[Collection entries]
● ● ● ● ●

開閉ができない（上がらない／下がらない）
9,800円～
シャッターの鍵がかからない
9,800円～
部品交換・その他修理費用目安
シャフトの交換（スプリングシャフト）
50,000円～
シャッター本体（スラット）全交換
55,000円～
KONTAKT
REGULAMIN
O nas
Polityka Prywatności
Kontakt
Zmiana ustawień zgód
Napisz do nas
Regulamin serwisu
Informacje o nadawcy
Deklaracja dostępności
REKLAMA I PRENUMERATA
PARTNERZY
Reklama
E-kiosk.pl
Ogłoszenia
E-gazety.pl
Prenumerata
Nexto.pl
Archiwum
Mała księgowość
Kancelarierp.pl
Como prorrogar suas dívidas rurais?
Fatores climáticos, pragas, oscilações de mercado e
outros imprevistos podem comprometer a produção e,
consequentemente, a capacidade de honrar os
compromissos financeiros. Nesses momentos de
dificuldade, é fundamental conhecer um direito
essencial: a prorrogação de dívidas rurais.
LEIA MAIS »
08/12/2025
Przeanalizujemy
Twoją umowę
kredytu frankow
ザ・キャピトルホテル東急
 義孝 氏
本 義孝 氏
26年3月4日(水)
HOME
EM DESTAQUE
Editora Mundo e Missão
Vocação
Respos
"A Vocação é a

● ● ● ● ●

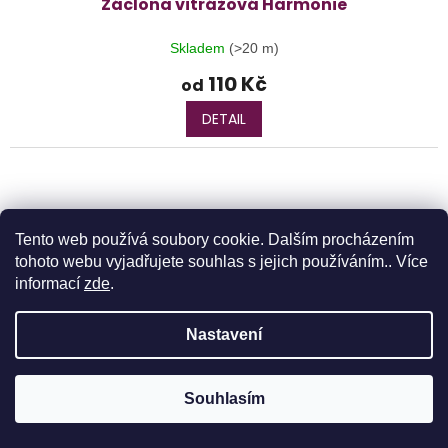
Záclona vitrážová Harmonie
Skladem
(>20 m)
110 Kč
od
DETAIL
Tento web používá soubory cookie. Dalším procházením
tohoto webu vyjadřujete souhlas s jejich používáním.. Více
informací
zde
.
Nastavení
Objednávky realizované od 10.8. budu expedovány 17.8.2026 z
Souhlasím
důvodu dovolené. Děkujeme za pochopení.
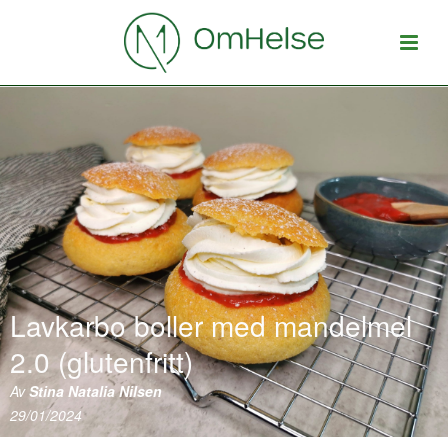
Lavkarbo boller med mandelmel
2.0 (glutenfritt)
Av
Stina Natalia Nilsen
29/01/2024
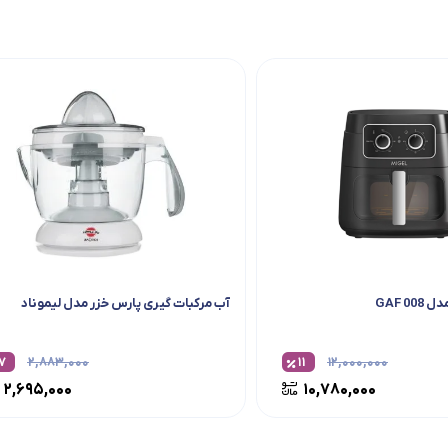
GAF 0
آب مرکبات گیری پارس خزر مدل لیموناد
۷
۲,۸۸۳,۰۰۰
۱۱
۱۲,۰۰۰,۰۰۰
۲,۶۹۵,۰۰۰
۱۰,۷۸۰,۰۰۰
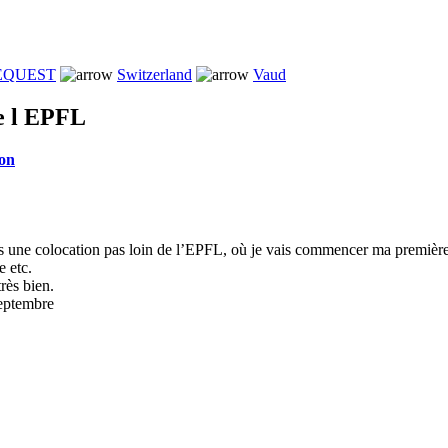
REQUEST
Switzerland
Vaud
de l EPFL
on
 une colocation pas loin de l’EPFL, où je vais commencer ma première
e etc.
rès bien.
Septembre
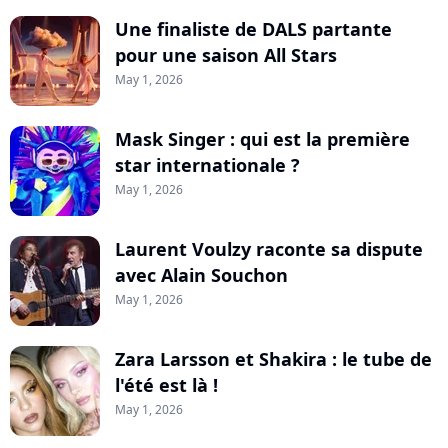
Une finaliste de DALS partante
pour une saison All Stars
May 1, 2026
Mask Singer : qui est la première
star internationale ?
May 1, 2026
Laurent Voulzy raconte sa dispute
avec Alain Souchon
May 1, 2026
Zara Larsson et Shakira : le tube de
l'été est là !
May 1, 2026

● ● ● ● ●

Task details. Convert the lines starting at the one that contains "開閉ができない（上がらない／下がらない）" and ending at the one that contains "Informacje o nadawcy" into a Markdown table with the columns No. and Text. Give each line a number and leave out any blank lines.

Solution to the problem.
| No. | Text |
|---|---|
| 1 | 開閉ができない（上がらない／下がらない） |
| 2 | 9,800円～ |
| 3 | シャッターの鍵がかからない |
| 4 | 9,800円～ |
| 5 | 部品交換・その他修理費用目安 |
| 6 | シャフトの交換（スプリングシャフト） |
| 7 | 50,000円～ |
| 8 | シャッター本体（スラット）全交換 |
| 9 | 55,000円～ |
| 10 | KONTAKT |
| 11 | REGULAMIN |
| 12 | O nas |
| 13 | Polityka Prywatności |
| 14 | Kontakt |
| 15 | Zmiana ustawień zgód |
| 16 | Napisz do nas |
| 17 | Regulamin serwisu |
| 18 | Informacje o nadawcy |